The instinct from CS is that "fast" means "fewer FLOPs." On a modern GPU that instinct is usually wrong. Consider an H100: roughly 990 TFLOP/s of bf16 matrix compute, but only 3.35 TB/s of memory bandwidth. The ratio — call it the machine's arithmetic intensity — is about 295 FLOPs per byte. A kernel that doesn't do at least ~300 math operations on every byte it reads from memory leaves the compute units starving, waiting on memory.

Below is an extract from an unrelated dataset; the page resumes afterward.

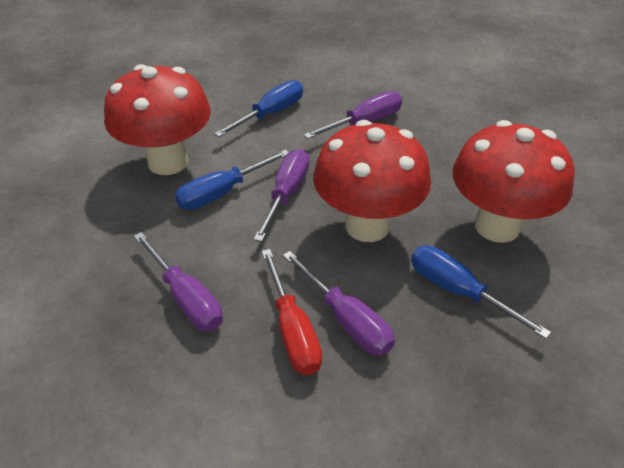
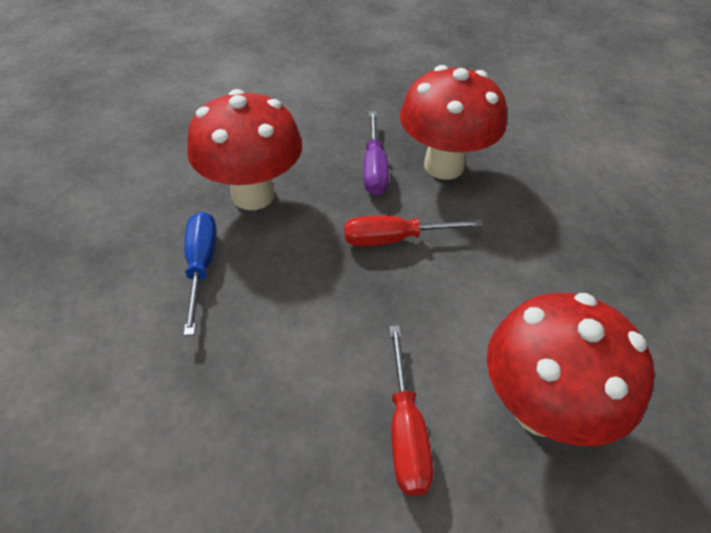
blue screwdriver: 3 -> 1
purple screwdriver: 4 -> 1
red screwdriver: 1 -> 2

LLM decoding is the canonical victim. Generating one token reads all the model's weights from memory to do a tiny amount of math per weight (batch size 1 ⇒ roughly one multiply-add per weight). That is an arithmetic intensity near 1 — two orders of magnitude below what the hardware wants. So single-stream decode runs at a small fraction of peak FLOP/s and its speed is set almost entirely by how fast you can stream the weights:

decode latency per token ≈ model_bytes / memory_bandwidth

For a 70B model in fp16 (140 GB) on an H100 (3.35 TB/s): 140e9 / 3.35e12 ≈ 42 ms / token as a hardware floor, regardless of how "fast" the GPU's math units are. This one equation explains why batching exists (amortize the weight read over many tokens), why quantization helps decode (fewer bytes to stream), and why KV-cache size matters so much (it's more bytes to move). We will use it constantly.

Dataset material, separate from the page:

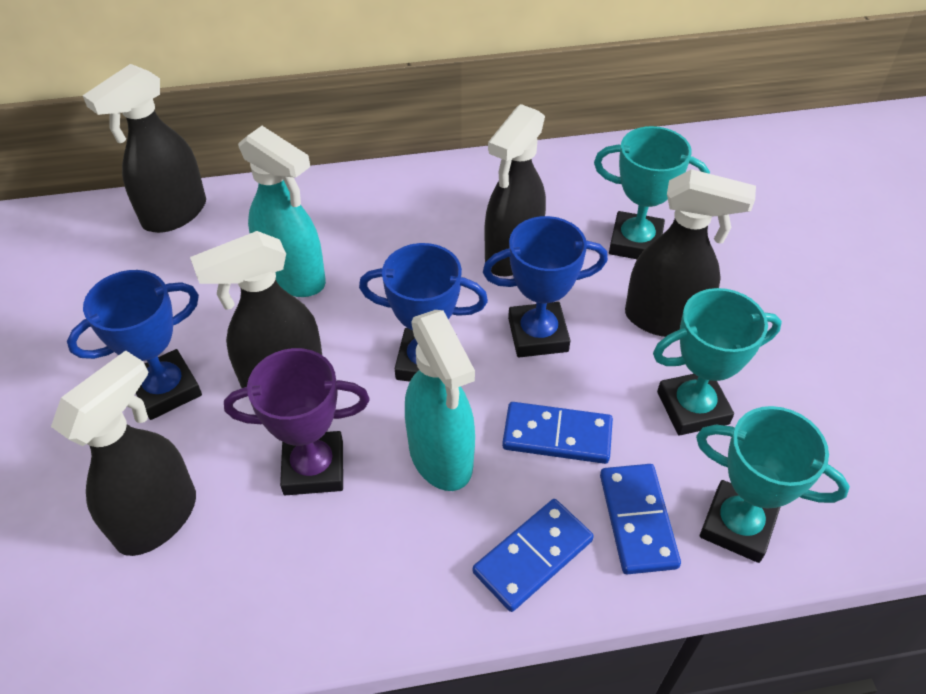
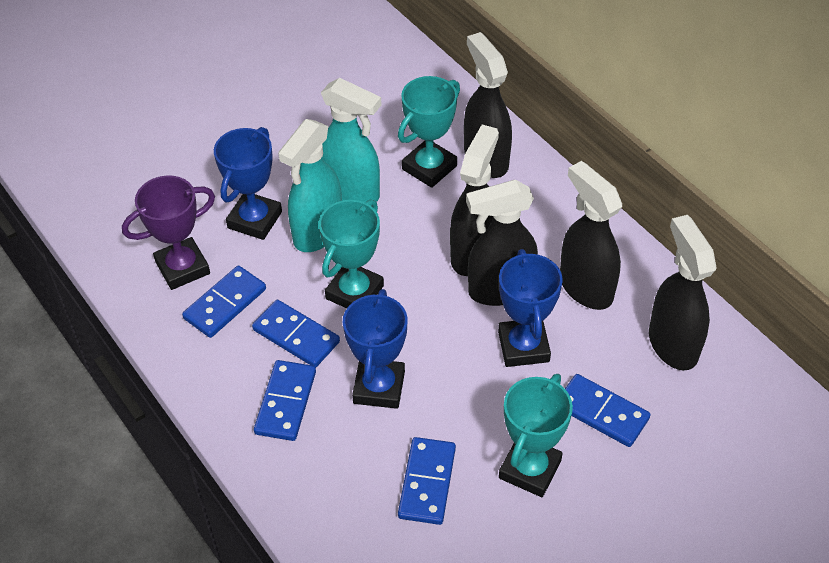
blue domino: 3 -> 5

The trap it sets for designers

Teams routinely "optimize" by reducing FLOPs (a cheaper attention variant, fewer layers) and see no speedup, because they were never compute-bound. The first question in any ML performance design is not "how many FLOPs?" but "am I compute-bound or memory-bound right now?" — the roofline question of lesson 02. Get that wrong and every subsequent decision is aimed at the wrong wall.

First principle: it's two workloads wearing one trench coat

An LLM request has two phases with opposite hardware profiles, and treating them as one workload is the most common design error.

This is unique to autoregressive generation. No web request has a "phase 1 that's CPU-bound and phase 2 that's I/O-bound on the same data, hundreds of times in a row." Almost every serving design decision — the metrics you pick (lesson 03), how you batch (04), whether you disaggregate (05) — descends from this single structural fact.

Putting it together: the design loop

Given those three facts, the loop from the orientation page is the rational response. Here it is again, now with the why attached:

Step	What you do	Because of the principle…
1 · Requirements	Pin SLOs, workload, scale, budget	$/GPU-hour is so high that "build it and see" is unaffordable
2 · Arithmetic	FLOPs, bytes, bandwidth, $	The wall is usually bandwidth/memory — you must compute which
3 · Topology	Parallelism, replication, layout	Models don't fit on one GPU; phases want different placement
4 · Bottleneck	Find the wall that binds first	Optimizing a non-binding wall buys nothing
5 · Iterate	Relax it, re-run, repeat	Removing one wall always exposes the next

Interactive · find the wall

Below: a single decode step of a dense model on one GPU. Drag the batch size. At batch 1 you are deep in bandwidth-bound territory (the weights are read once and barely used). As batch grows, the same weight-read serves more tokens, arithmetic intensity climbs, and eventually you cross the roofline ridge into compute-bound. The crossover point is the single most important number in serving design — it's the batch size where the GPU finally stops wasting its math units.

The thing to notice

Throughput keeps rising with batch size for free until you hit the ridge — you're serving more users at the same per-token latency, because you were wasting bandwidth-bound cycles anyway. That "free throughput up to the ridge" is the economic engine of LLM serving, and the reason continuous batching (lesson 04) is the first thing every serving stack implements.

What carries forward

Utilization is the objective, because the hardware is the cost. Every design is judged on whether the expensive chip is busy doing useful work.
Ask "which wall?" before optimizing. Memory capacity, memory bandwidth, network, compute, or budget — exactly one binds at a time.
Prefill and decode are different workloads. Expect every serving decision to treat them separately.
The loop is the skill. Lessons 02 (the numbers) and 03 (the requirements) finish equipping it; everything after is the loop, run on a new problem.